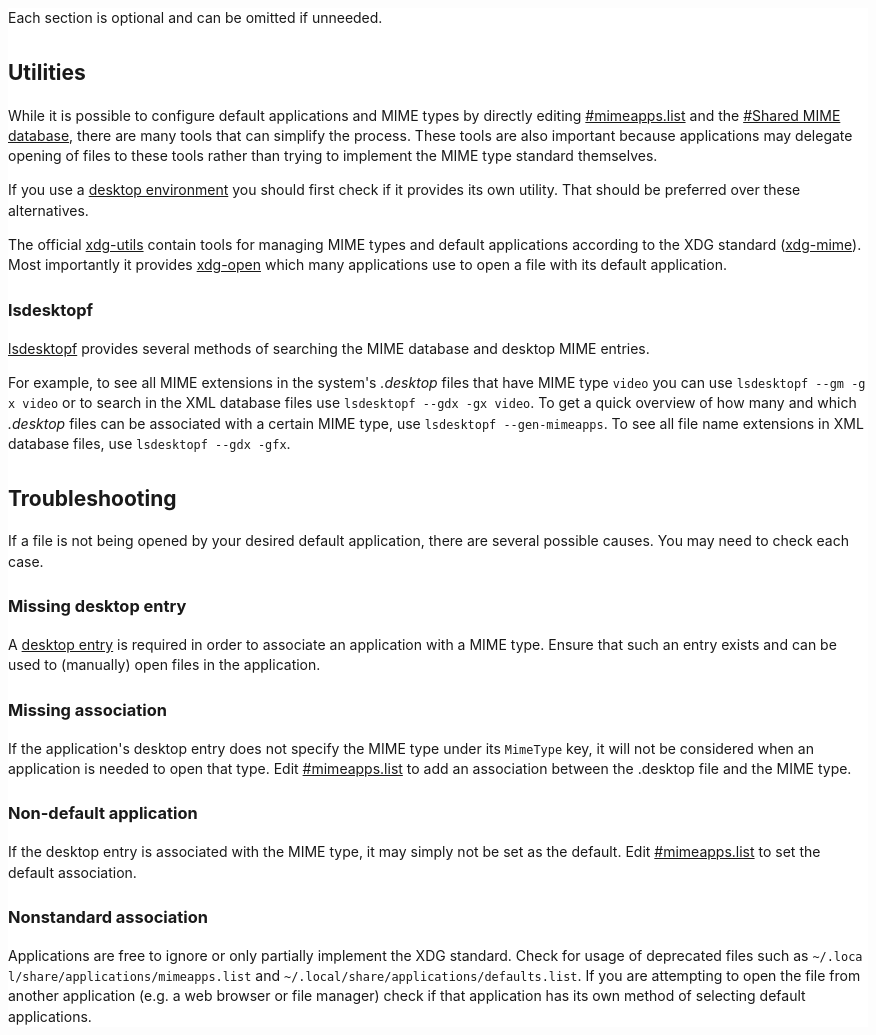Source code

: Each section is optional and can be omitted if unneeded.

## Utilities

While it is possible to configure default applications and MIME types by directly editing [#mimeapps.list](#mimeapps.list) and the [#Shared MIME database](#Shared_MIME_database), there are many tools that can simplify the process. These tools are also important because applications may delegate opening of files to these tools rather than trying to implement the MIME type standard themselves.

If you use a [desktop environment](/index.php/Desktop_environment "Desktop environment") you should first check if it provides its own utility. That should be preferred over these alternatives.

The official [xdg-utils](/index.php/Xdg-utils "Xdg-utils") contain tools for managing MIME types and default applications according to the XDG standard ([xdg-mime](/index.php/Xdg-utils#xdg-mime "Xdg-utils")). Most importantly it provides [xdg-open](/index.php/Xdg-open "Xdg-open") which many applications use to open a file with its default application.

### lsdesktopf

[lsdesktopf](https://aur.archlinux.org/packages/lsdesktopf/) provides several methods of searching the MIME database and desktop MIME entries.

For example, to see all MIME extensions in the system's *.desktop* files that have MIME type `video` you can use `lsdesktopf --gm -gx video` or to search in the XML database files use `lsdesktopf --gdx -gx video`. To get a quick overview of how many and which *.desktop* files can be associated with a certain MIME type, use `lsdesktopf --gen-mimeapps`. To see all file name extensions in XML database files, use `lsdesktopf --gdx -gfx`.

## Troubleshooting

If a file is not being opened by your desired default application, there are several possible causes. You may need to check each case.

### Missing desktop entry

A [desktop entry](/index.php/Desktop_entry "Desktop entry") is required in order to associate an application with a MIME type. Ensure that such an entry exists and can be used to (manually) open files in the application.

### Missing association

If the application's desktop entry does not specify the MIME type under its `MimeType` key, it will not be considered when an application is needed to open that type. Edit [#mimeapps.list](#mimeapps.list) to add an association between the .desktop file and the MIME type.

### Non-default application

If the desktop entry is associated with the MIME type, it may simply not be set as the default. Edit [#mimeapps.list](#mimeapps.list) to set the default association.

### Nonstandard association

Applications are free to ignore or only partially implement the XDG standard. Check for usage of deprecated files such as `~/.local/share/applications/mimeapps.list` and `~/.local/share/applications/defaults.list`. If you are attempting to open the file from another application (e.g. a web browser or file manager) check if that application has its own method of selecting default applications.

• • • • •

Required work: Repeat exactly, and only, the lines from the one containing "For example, to" through the end of the material.

Your solution:
For example, to see all MIME extensions in the system's *.desktop* files that have MIME type `video` you can use `lsdesktopf --gm -gx video` or to search in the XML database files use `lsdesktopf --gdx -gx video`. To get a quick overview of how many and which *.desktop* files can be associated with a certain MIME type, use `lsdesktopf --gen-mimeapps`. To see all file name extensions in XML database files, use `lsdesktopf --gdx -gfx`.

## Troubleshooting

If a file is not being opened by your desired default application, there are several possible causes. You may need to check each case.

### Missing desktop entry

A [desktop entry](/index.php/Desktop_entry "Desktop entry") is required in order to associate an application with a MIME type. Ensure that such an entry exists and can be used to (manually) open files in the application.

### Missing association

If the application's desktop entry does not specify the MIME type under its `MimeType` key, it will not be considered when an application is needed to open that type. Edit [#mimeapps.list](#mimeapps.list) to add an association between the .desktop file and the MIME type.

### Non-default application

If the desktop entry is associated with the MIME type, it may simply not be set as the default. Edit [#mimeapps.list](#mimeapps.list) to set the default association.

### Nonstandard association

Applications are free to ignore or only partially implement the XDG standard. Check for usage of deprecated files such as `~/.local/share/applications/mimeapps.list` and `~/.local/share/applications/defaults.list`. If you are attempting to open the file from another application (e.g. a web browser or file manager) check if that application has its own method of selecting default applications.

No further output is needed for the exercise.